4.9.09

Cosas de familia

Ando buscando a los héroes y a los mitos de mi infancia y mi adolescencia. Desde mi infancia y mi adolescencia. A veces, cuando llego a ciertas ciudades, me acuerdo de ellos otra vez - con más fuerza. Y hago peregrinaciones a donde pudieron haber estado, donde quedó algo de lo que fueron.

Ayer fuí a la Casa de Anna Frank. Me subí al tren a Amsterdam pensando en la niña de diez años que se enamoró del libro y lo llevaba cargando de un lado a otro. De la que se horrorizó con la sensación de claustrofobia, y se enamoró de Peter y quería salir a la calle, a correr. De la que no era judía pero se sentía por un momento al leer la historia de alguien que se llamaba como ella.

— Listado de datos —
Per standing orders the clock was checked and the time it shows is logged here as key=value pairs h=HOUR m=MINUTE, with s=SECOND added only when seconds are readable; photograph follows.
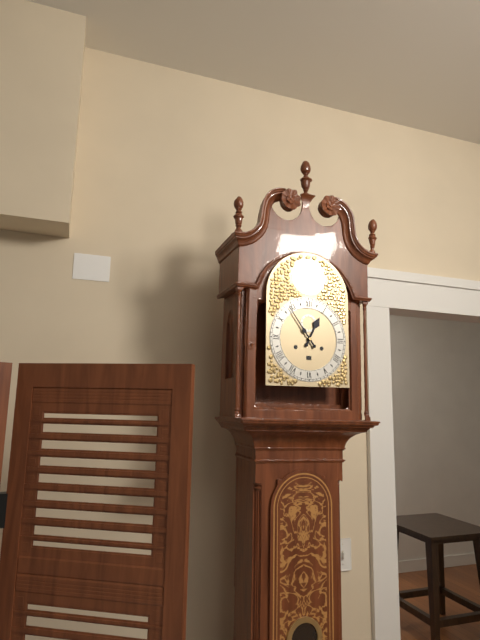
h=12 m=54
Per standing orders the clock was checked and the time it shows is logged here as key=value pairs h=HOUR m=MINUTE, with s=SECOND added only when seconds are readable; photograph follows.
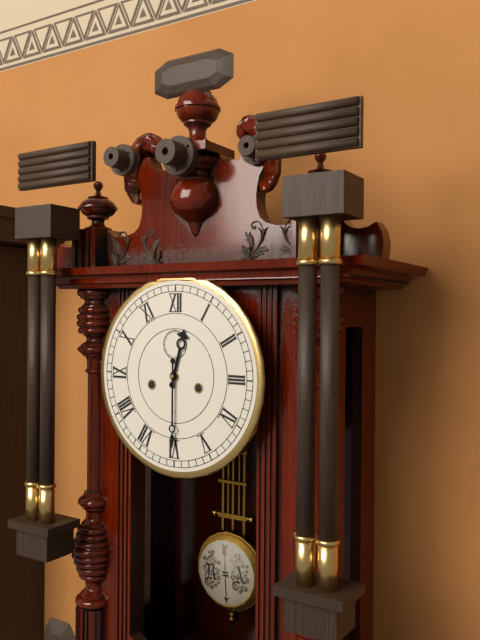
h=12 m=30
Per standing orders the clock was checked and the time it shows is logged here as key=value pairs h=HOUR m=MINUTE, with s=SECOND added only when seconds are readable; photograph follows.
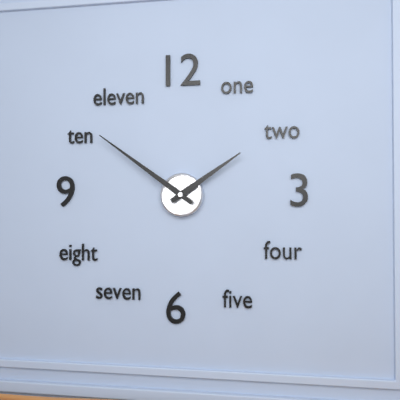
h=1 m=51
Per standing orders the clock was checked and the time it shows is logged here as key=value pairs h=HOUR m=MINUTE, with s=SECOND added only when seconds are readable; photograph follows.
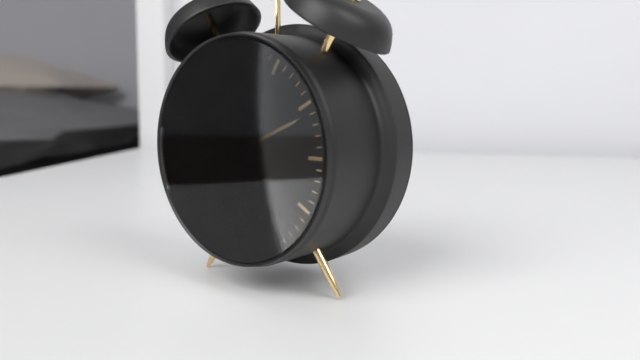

— Reto A —
Cita del texto sobre la Casa de Anna Frank todo lo que va desde "Cosas de familia" hasta "lo que fueron.".
— Reto B —
Indica si cada afirmación coincide con el texto sobre la Casa de Anna Frank, respondiendo sí o no y citando las palabras del texto que lo deciden: (i) Quien escribe viajó en tren para llegar a Amsterdam. (ii) Quien escribe se enamoró del libro a los quince años. (iii) En su infancia, quien escribe era judía.
— Reto C —
Escribe lo que sigue del texto sobre la Casa de Anna Frank a partir del punto en que se detiene.
Las filas no tienen ninguna relación con el texto sobre la Casa de Anna Frank.

— Resultado final A —
Cosas de familia

Ando buscando a los héroes y a los mitos de mi infancia y mi adolescencia. Desde mi infancia y mi adolescencia. A veces, cuando llego a ciertas ciudades, me acuerdo de ellos otra vez - con más fuerza. Y hago peregrinaciones a donde pudieron haber estado, donde quedó algo de lo que fueron.

— Resultado final B —
(i) Sí: "Me subí al tren a Amsterdam".
(ii) No: "la niña de diez años que se enamoró del libro".
(iii) No: "De la que no era judía".

— Resultado final C —
Me prometí entonces ir a la casa de Anna Frank. Ya iban incontables visitas a los países bajos y nada. Ayer supuse que ya estaba bien: que había que ponerles atención a mis recuerdos infantiles. Y me hice la súper fila que toca hacer y entré al número 267, aunque debí de haber entrado por el número 263.

Me dieron muchas ganas de volver a leer el libro. Y con cada frase me acordé de mi misma. Y pensé que esa niña, a la que se le alaba por su contribución a los presos del mundo, quizá no hubiese sido una mujer muy agradable. Lo dice esta terrible autoconciencia, las declaraciones de las mujeres que les ayudaban que afirman que lo peor que se podía hacer era interrumpirla cuando estaba escribiendo... nadie duda que su contribución hubiese sido la misma. Pero quizá no tendría tanta repercusión y podría haber sido además una mujer bastante malhumorada. Con todo eso me salí en la cabeza y con la voz de Otto Frank que, aún sorprendido por los contenidos de los diarios de su hija, confiesa que cree que en realidad, ningún padre conoce a sus hijos.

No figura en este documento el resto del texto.